Canada is a Haven for Global Tech Companies

While the U.S. gets stricter on employment immigration, entrepreneurs choose to set up shop in Canada instead.  

aerial photo of city during golden hour

Everyone always seems to be concerned about the health of the economy, and rightfully so. As a country, we would all like to see our economy do better, and one way to do that is by providing a welcoming environment for tech companies to grow.

Tech companies are a hotbed for innovation and development. They hire a lot of skilled workers, who in turn generate new business and create new jobs, both within and outside of the tech industry. In the tech sphere, the best way to find the right people for the job is by bringing in professionals from around the globe.

Fortunately for our neighbors to the north, tech companies are now finding Canadian immigration policies to be much better suited to their business needs. In the meantime, the United States is losing out on some of these opportunities.

The U.S. used to be the center for entrepreneurial activity back in the 90s, when 95%of start-ups around the globe began here. Now that number has been cut in half, with no expected increase in sight. So why are more tech companies choosing Canada over the U.S.?

Economists and executives in the tech industry are saying that tough stances on immigration and increased backlogs for skilled worker permits pose a challenge to the start-up industry in the United States. Businesses want clarity and efficiency on what the work authorization process looks like—two words that are rarely associated with the U.S. immigration system. In fact, processing times for some work permits have doubled since 2014, and denial rates for H-1B temporary work visas have increased by 18% since 2015.

Meanwhile, in the past few years, Canada has been in the process of revamping its immigration system, adding new programs that are designed to attract business and skilled professionals. In 2017, Canada implemented the Global Skills Strategy program that allows businesses with offices in Canada to get their skilled worker visa applications processed in just two weeks. These workers can soon after apply for permanent residency, and can usually become citizens in just three years. In contrast, obtaining permanent resident status alone can take more than 10 years in the U.S. The program also allows applicants’ spouses to obtain work permits, making a move to Canada more feasible for prospective employees.

In 2018, Canada began its Start-Up Visa Program, which allows immigrant entrepreneurs to live and work in the country, as long as they have secured enough funding to support their businesses. Here in the U.S., we have a similar system called the International Entrepreneur Rule, but the Department of Homeland Security is currently planning on removing the program due to concerns that it doesn’t adequately project American workers.

Even giant companies are diverting workers to Canada to take advantage of the country’s streamlined business immigration policies.

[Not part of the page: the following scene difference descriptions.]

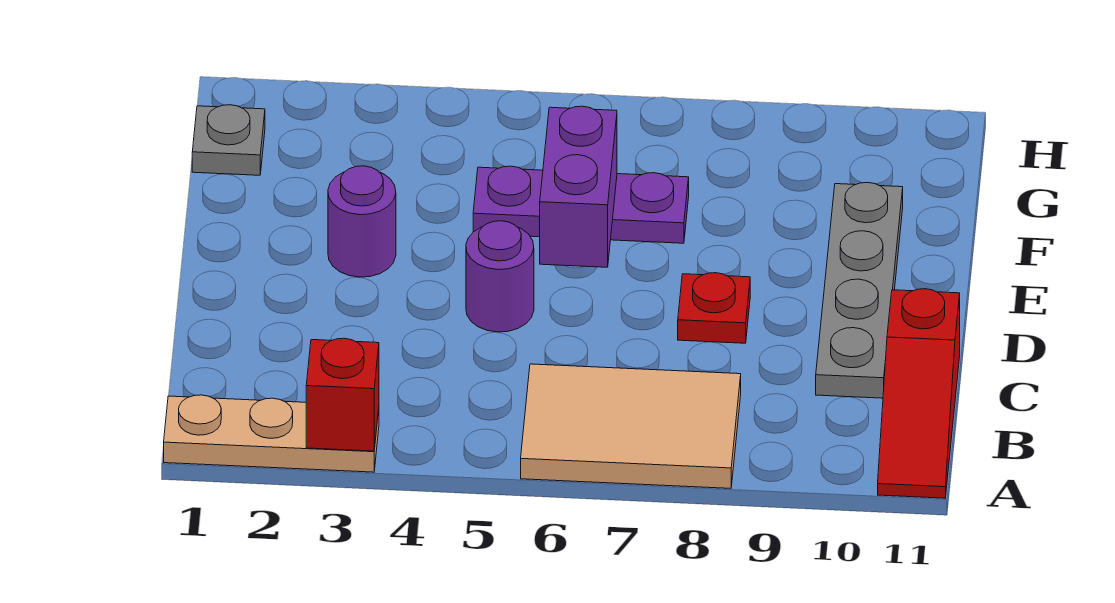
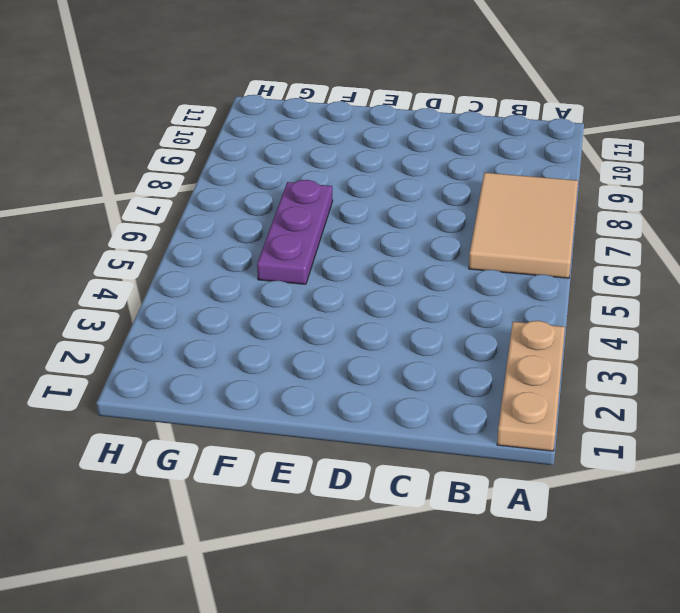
none -> red slope A11:C11 level 1 top C
none -> grey plate C10:F10 level 1

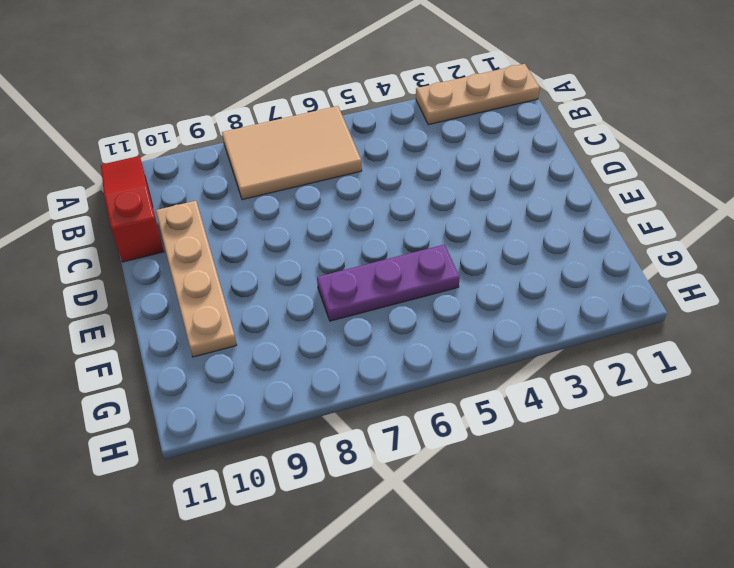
tan plate C10:F10 level 1 -> grey plate C10:F10 level 1
none -> purple round brick D5 level 1
none -> red plate D8 level 1

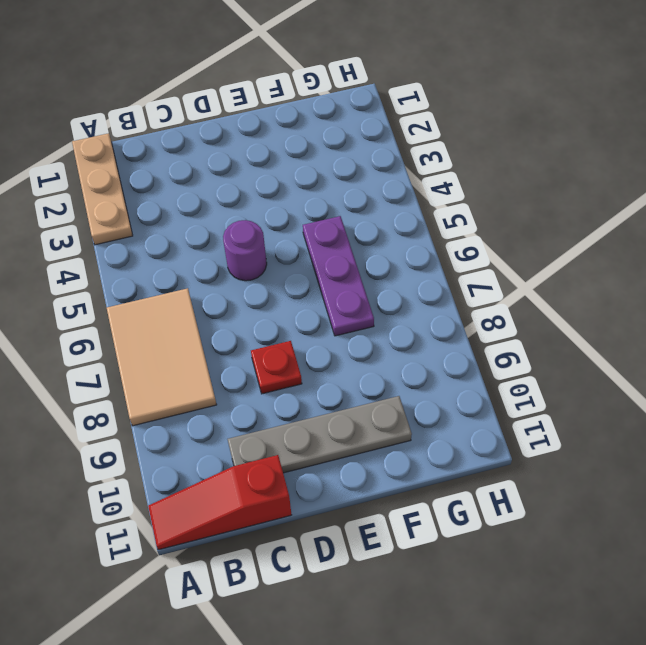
none -> purple round brick E3 level 1
none -> grey plate G1 level 1

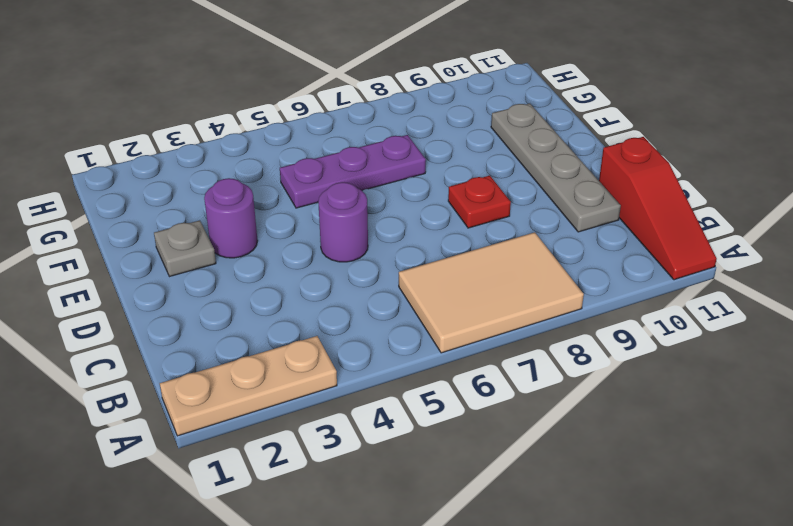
grey plate E2 level 1 -> grey plate G1 level 1
none -> red brick A3 level 2
none -> purple brick E6:F6 level 2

For example, in addition to sending more and more foreign skilled workers to Canada, Amazon is planning on expanding its presence in Vancouver, creating 3,000 new jobs in its new downtown office alone. Creating tech jobs isn’t where potential economic growth stops, either. Researchers have found that for every new high-paying tech job, five more jobs are created as a result, which include positions outside the tech industry.

For America, what used to be a great place for entrepreneurs to get started is now full of delays and barriers to global business immigration. Canada’s policies are faster and more clear-cut, and its goal of increasing its immigrant population is expected to account for about a third of the increase in the nation’s GDP by 2021. All immigrants, not just skilled workers, are good for business, and the U.S. could stand to take a page out of Canada’s playbook as we look for new ways to facilitate economic growth.